Researchers at Gujarat Biotechnology University (GBU) are developing technologies to produce carbon-free fuel that can eventually reduce carbon emissions and contribute to a green environment, according to officials.
With the vision of making a “green process concept”, the research group is working on “whole-cell bio-catalysis” (WCB) for the synthesis of green fuels and biopolymers. The team claimed that the process is not only low-cost but also easily scalable on the industrial size.
The university has been established in partnership with the University of Edinburgh (UoE), United Kingdom.
The progress of industrialisation and exponential growth in global usage of petroleum-based hydrocarbons has elevated the global carbon footprint. The researchers of the newly established institute are working towards reducing carbon emissions.
“Carbon burden (is) a major concern currently threatening future human sustenance and creating green technology with carbon-free alternative fuels is the only way out, and WCB is a promising platform to achieve this mission,” Sudheer Pamidimarri, associate professor, GBU, told PTI.
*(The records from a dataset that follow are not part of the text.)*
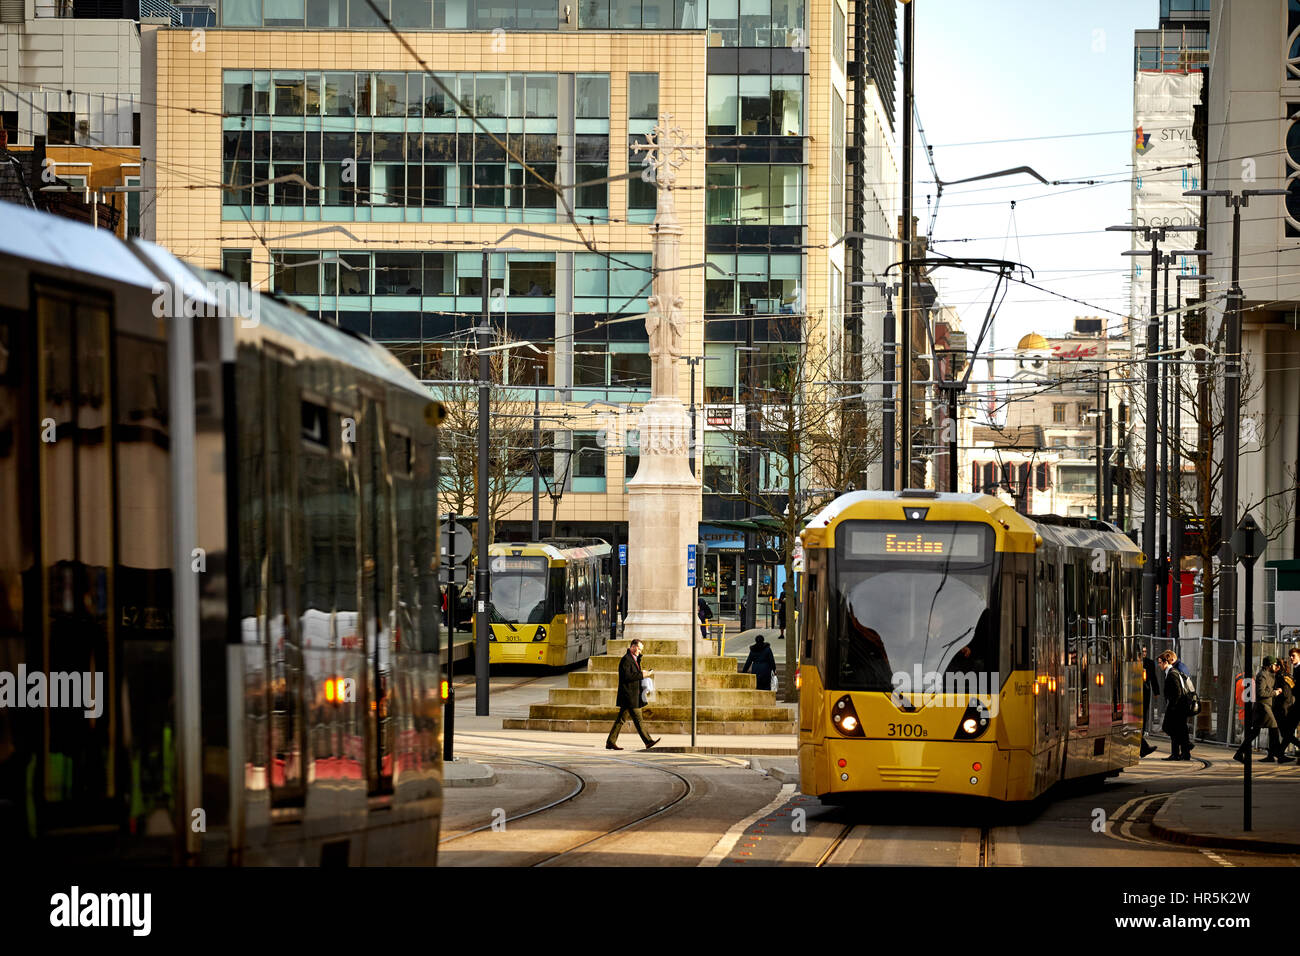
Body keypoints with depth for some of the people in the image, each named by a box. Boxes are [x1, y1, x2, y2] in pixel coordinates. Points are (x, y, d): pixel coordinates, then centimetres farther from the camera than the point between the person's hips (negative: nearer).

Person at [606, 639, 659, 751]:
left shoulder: (633, 658, 19)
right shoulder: (626, 659, -13)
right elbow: (627, 676, -22)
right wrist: (641, 675, -18)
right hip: (629, 695, -10)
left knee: (621, 719, 9)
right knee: (637, 719, -6)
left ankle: (611, 742, 10)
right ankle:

“The project started late in the year 2019, we got a few leads working with modern ‘omics’ tools and (are) now getting ready to work to execute the idea. In this work, we are going to implement novel metabolic-flux engineering tools for the first time to establish WCB to generate carbon-free fuels such as Bio-H2. The targeted timeline for achieving this task on a laboratory scale is 2024. Further planning will be done for industrial scale-up,” he added.
The "Synthesis of Green Fuels" (Bio-H2) project is being funded by the Department of Biotechnology (DBT), Government of India. The synthesis of biopolymers (Di-acids, PHBs and amines, among others) using waste biomass will be a future focus of this research group.
With the concept of "whole-cell biocatalysis", the research group has developed a model that would reduce the cost of the process by at least 50-fold and have a promising application in industrial scale-up.
The research group is also looking to engineer the whole-cell system to synthesize the Bio-H2 fuel from crude glycerol and lignocellulosic biomass-derived sugars.